The Country Music Hall of Fame® and Museum, in partnership with Nashville Fashion Week, hosted a program highlighting the museum’s free-to-access online exhibition Suiting the Sound: The Rodeo Tailors Who Made Country Stars Shine Brighter on October 12, 2021. Drawing from the museum’s exhibit galleries and extensive collection of stage costumes and archival materials, the exhibition examines the dazzling artistry of Western-wear designers whose couture fashions helped to create an indelible image for country music. The program examined the emergence of this unique "rhinestone cowboy" look in the 1940s and 1950s, largely from the tailor shops of Eastern European Jewish immigrants, and explored how the style has inspired fashion far beyond the stages of barn dances and honky-tonks.

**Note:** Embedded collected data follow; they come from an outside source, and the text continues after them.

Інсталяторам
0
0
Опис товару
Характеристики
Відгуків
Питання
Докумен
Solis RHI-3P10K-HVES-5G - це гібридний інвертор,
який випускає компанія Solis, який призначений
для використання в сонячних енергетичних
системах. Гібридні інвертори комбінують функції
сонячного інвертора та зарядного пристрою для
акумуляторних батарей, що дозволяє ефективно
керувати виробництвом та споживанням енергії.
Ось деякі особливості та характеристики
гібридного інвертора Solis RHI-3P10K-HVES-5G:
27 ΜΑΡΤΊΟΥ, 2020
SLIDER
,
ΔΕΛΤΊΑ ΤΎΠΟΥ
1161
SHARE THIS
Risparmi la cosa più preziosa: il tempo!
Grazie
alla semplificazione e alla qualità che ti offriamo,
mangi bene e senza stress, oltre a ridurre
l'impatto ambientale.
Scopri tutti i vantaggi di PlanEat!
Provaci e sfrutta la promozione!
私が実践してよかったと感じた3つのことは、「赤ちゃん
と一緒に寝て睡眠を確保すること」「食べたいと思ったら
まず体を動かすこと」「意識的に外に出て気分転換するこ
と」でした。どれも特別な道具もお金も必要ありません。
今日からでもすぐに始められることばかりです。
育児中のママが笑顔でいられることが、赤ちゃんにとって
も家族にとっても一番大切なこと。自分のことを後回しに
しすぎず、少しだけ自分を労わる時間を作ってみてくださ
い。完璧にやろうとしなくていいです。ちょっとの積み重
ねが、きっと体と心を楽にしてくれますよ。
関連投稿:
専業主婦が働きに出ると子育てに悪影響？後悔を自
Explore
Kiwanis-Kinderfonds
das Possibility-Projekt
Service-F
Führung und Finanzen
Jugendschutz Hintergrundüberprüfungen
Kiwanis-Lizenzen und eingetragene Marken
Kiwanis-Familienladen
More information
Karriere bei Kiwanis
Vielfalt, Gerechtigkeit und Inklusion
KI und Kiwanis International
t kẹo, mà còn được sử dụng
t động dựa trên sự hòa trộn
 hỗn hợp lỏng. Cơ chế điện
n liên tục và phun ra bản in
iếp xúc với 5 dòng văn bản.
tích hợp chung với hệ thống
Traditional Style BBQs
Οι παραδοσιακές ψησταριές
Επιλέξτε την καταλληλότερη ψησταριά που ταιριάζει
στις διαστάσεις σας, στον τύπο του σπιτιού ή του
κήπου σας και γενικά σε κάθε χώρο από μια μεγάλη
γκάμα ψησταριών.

The program is also available to watch on the museum’s website HERE.
Moderated by Brenda Colladay, vice president of museum services at the Country Music Hall of Fame and Museum, the panel consisted of acclaimed author, historian and filmmaker Holly George-Warren (How the West Was Worn, Public Cowboy #1: The Life and Times of Gene Autry, Janis: Her Life and Music); modern-day "rodeo tailor" Jerry Lee Atwood, whose bespoke designs for his Union Western label have been featured in Vogue and commissioned by performers as varied as Americana artist Nikki Lane, Post Malone and genre-blending "Old Town Road" writer-performer Lil Nas X; and singer-songwriter and multi-instrumentalist Chris Scruggs, who currently plays bass in Marty Stuart’s Fabulous Superlatives band and fronts his own group, the Stone Fox Five.
As part of the partnership, the museum and Nashville Fashion Week offered Middle Tennessee designers and creators an opportunity to participate in a design competition by submitting their personal interpretation of country music stage wear inspired by the museum’s online exhibition Suiting the Sound: The Rodeo Tailors Who Made Country Stars Shine Brighter. The public was invited to vote for their favorite designs based on quality, creativity and originality from the eight finalists selected by Nashville Fashion Week. The three designs with the most votes were displayed during the program.